13. Il résulte de ces dispositions que le préfet doit prononcer une interdiction de retour sur le territoire français à l’encontre d’un étranger auquel est notifiée une obligation de quitter le territoire français sans délai, à moins que celui-ci ne fasse état de circonstances humanitaires avérées. Seule la durée de cette interdiction de retour doit être appréciée au regard des critères énumérés à l’article L. 612-10 du code de l’entrée et du séjour des étrangers et du droit d’asile, à savoir la durée de la présence de l’étranger sur le territoire français, la nature et l’ancienneté de ses liens avec la France, l’existence ou non d’une précédente mesure d’éloignement et, le cas échéant, la menace pour l’ordre public que constitue sa présence sur le territoire.
14. Il ressort des pièces du dossier que M. B s’est vu refuser un délai de départ volontaire.

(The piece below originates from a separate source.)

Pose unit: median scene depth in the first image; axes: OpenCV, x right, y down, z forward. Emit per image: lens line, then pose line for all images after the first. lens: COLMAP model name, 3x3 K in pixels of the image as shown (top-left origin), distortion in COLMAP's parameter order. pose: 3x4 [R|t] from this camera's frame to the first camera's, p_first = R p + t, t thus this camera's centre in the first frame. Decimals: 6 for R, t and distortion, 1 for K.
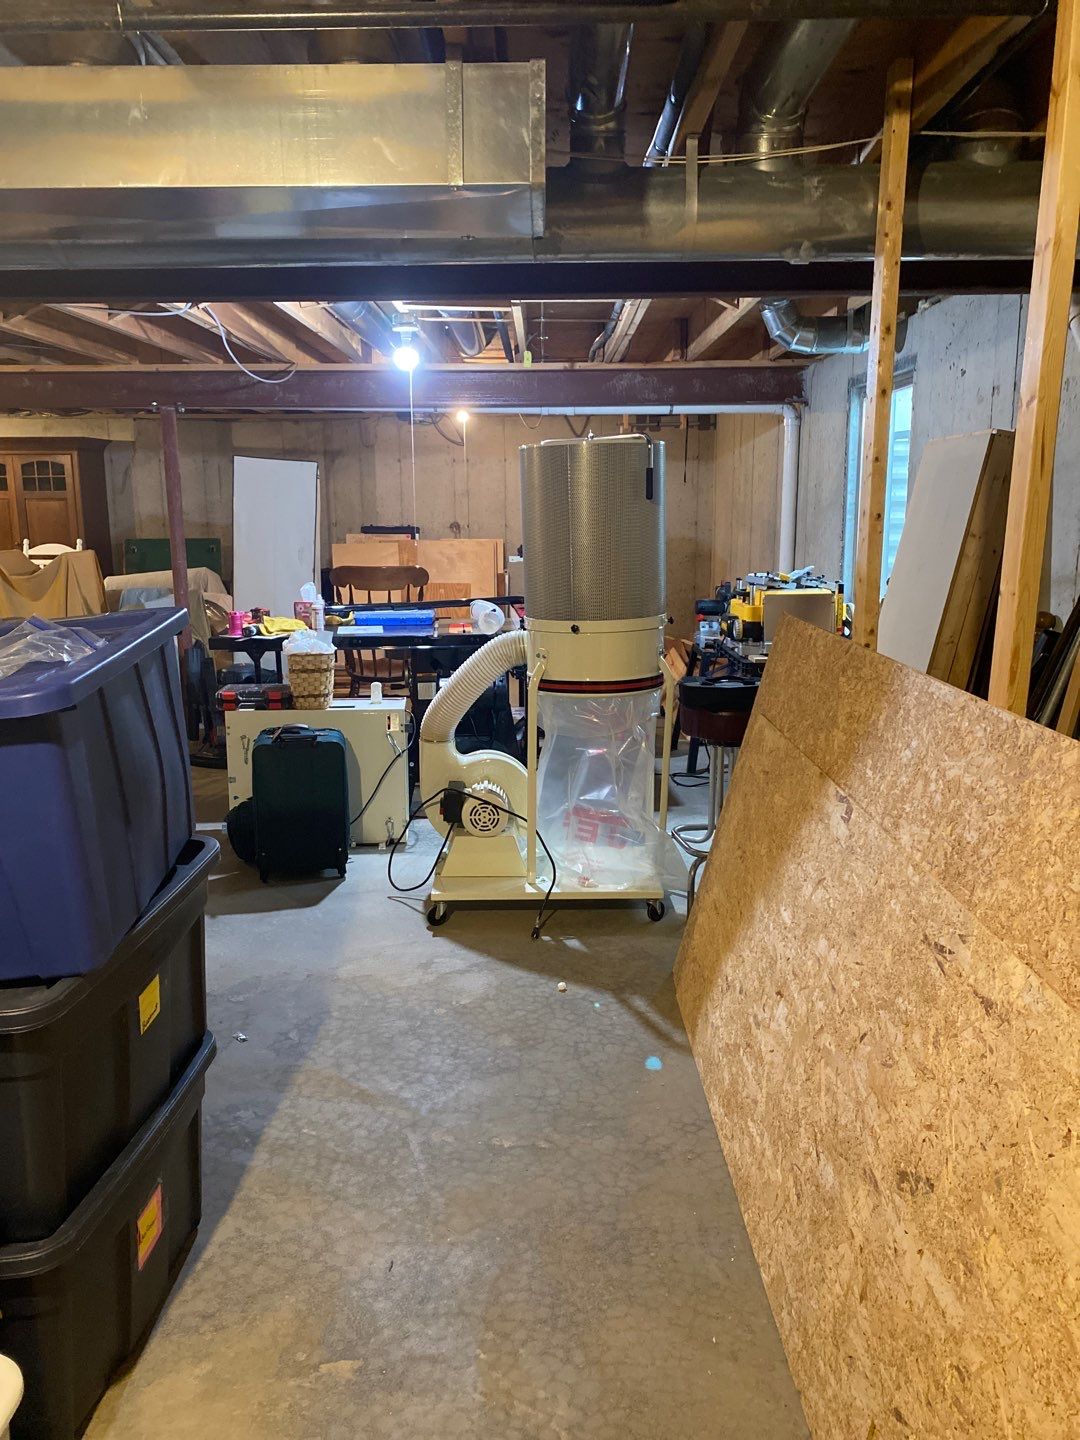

Dans ces conditions, il appartenait au préfet de prononcer une interdiction de retour sur le territoire français, en application des dispositions précitées de l’article L. 612-6 du code de l’entrée et du séjour des étrangers et du droit d’asile. Si M. B fait valoir qu’il justifie de circonstances humanitaires faisant obstacle au prononcé d’une interdiction de retour sur le territoire français, il n’apporte aucune précision ni aucune pièce. Dans ces conditions, ce moyen ne peut qu’être écarté.
15. Il résulte de ce qui précède que les conclusions aux fins d’annulation de la requête doivent être rejetées.
16. Les conclusions tendant à ce qu’il soit enjoint au préfet de délivrer au requérant un titre de séjour ne peuvent qu’être rejetées, par voie de conséquence du rejet des conclusions aux fins d’annulation et, en tout état de cause, en l’absence de demande de titre de séjour présentée par le requérant devant les services de la préfecture.
D E C I D E :
Article 1er : La requête de M. B est rejetée.
Article 2 : Le présent jugement sera notifié à M. C B et au préfet de la Seine-Saint-Denis.
Rendu public par mise à disposition au greffe le 4 avril 2023.
Le magistrat désigné,
L. Gauchard La greffière,
S. Jarrin
La République mande et ordonne au préfet de la Seine-Saint-Denis en ce qui le concerne ou à tous commissaires de justice à ce requis en ce qui concerne les voies de droit commun contre les parties privées, de pourvoir à l’exécution de la présente décision.